Keeping each line exactly as it is, output all of the records.

DATA RECORDS:
[Start of section]
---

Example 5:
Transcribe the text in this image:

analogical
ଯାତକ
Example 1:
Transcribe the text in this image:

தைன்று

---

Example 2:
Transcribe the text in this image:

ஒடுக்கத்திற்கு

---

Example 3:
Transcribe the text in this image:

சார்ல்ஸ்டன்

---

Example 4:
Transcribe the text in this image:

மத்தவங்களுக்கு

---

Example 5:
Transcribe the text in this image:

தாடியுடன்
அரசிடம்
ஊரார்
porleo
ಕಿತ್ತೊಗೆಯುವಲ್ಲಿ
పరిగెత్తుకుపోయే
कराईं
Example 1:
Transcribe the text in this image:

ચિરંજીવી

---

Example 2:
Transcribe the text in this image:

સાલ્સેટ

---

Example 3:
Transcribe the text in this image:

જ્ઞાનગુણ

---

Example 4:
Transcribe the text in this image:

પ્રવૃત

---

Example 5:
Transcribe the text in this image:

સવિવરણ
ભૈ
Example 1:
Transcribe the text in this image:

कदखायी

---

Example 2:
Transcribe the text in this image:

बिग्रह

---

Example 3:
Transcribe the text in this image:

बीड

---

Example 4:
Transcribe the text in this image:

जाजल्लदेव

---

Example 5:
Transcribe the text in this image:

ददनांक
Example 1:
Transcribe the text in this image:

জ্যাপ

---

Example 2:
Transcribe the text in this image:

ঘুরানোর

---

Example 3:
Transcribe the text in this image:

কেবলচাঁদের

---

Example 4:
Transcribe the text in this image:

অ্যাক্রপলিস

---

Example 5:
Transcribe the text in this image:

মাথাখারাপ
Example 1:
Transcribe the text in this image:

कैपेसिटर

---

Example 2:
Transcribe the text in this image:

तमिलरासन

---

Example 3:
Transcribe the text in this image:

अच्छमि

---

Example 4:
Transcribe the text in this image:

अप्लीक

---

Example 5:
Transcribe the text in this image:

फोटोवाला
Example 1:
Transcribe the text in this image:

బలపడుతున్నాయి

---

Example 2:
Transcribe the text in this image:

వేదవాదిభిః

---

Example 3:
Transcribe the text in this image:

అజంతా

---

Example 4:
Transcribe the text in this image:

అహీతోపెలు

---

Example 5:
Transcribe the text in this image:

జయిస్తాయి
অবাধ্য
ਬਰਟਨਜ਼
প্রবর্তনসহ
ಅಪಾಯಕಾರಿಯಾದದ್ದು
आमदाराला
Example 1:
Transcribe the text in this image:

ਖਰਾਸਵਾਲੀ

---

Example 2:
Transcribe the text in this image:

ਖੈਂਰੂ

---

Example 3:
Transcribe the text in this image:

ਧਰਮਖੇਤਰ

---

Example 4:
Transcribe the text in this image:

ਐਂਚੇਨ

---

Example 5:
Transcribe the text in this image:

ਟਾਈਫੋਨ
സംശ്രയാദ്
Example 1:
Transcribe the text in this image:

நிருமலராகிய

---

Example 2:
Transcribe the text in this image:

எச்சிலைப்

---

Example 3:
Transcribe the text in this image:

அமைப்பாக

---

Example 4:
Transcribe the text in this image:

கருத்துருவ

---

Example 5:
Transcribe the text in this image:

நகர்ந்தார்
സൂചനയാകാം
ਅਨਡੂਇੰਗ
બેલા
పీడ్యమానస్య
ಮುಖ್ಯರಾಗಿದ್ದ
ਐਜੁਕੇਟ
[End of section]
WRITTEN RESPONSE:
---

Example 5:
Transcribe the text in this image:

analogical
ଯାତକ
Example 1:
Transcribe the text in this image:

தைன்று

---

Example 2:
Transcribe the text in this image:

ஒடுக்கத்திற்கு

---

Example 3:
Transcribe the text in this image:

சார்ல்ஸ்டன்

---

Example 4:
Transcribe the text in this image:

மத்தவங்களுக்கு

---

Example 5:
Transcribe the text in this image:

தாடியுடன்
அரசிடம்
ஊரார்
porleo
ಕಿತ್ತೊಗೆಯುವಲ್ಲಿ
పరిగెత్తుకుపోయే
कराईं
Example 1:
Transcribe the text in this image:

ચિરંજીવી

---

Example 2:
Transcribe the text in this image:

સાલ્સેટ

---

Example 3:
Transcribe the text in this image:

જ્ઞાનગુણ

---

Example 4:
Transcribe the text in this image:

પ્રવૃત

---

Example 5:
Transcribe the text in this image:

સવિવરણ
ભૈ
Example 1:
Transcribe the text in this image:

कदखायी

---

Example 2:
Transcribe the text in this image:

बिग्रह

---

Example 3:
Transcribe the text in this image:

बीड

---

Example 4:
Transcribe the text in this image:

जाजल्लदेव

---

Example 5:
Transcribe the text in this image:

ददनांक
Example 1:
Transcribe the text in this image:

জ্যাপ

---

Example 2:
Transcribe the text in this image:

ঘুরানোর

---

Example 3:
Transcribe the text in this image:

কেবলচাঁদের

---

Example 4:
Transcribe the text in this image:

অ্যাক্রপলিস

---

Example 5:
Transcribe the text in this image:

মাথাখারাপ
Example 1:
Transcribe the text in this image:

कैपेसिटर

---

Example 2:
Transcribe the text in this image:

तमिलरासन

---

Example 3:
Transcribe the text in this image:

अच्छमि

---

Example 4:
Transcribe the text in this image:

अप्लीक

---

Example 5:
Transcribe the text in this image:

फोटोवाला
Example 1:
Transcribe the text in this image:

బలపడుతున్నాయి

---

Example 2:
Transcribe the text in this image:

వేదవాదిభిః

---

Example 3:
Transcribe the text in this image:

అజంతా

---

Example 4:
Transcribe the text in this image:

అహీతోపెలు

---

Example 5:
Transcribe the text in this image:

జయిస్తాయి
অবাধ্য
ਬਰਟਨਜ਼
প্রবর্তনসহ
ಅಪಾಯಕಾರಿಯಾದದ್ದು
आमदाराला
Example 1:
Transcribe the text in this image:

ਖਰਾਸਵਾਲੀ

---

Example 2:
Transcribe the text in this image:

ਖੈਂਰੂ

---

Example 3:
Transcribe the text in this image:

ਧਰਮਖੇਤਰ

---

Example 4:
Transcribe the text in this image:

ਐਂਚੇਨ

---

Example 5:
Transcribe the text in this image:

ਟਾਈਫੋਨ
സംശ്രയാദ്
Example 1:
Transcribe the text in this image:

நிருமலராகிய

---

Example 2:
Transcribe the text in this image:

எச்சிலைப்

---

Example 3:
Transcribe the text in this image:

அமைப்பாக

---

Example 4:
Transcribe the text in this image:

கருத்துருவ

---

Example 5:
Transcribe the text in this image:

நகர்ந்தார்
സൂചനയാകാം
ਅਨਡੂਇੰਗ
બેલા
పీడ్యమానస్య
ಮುಖ್ಯರಾಗಿದ್ದ
ਐਜੁਕੇਟ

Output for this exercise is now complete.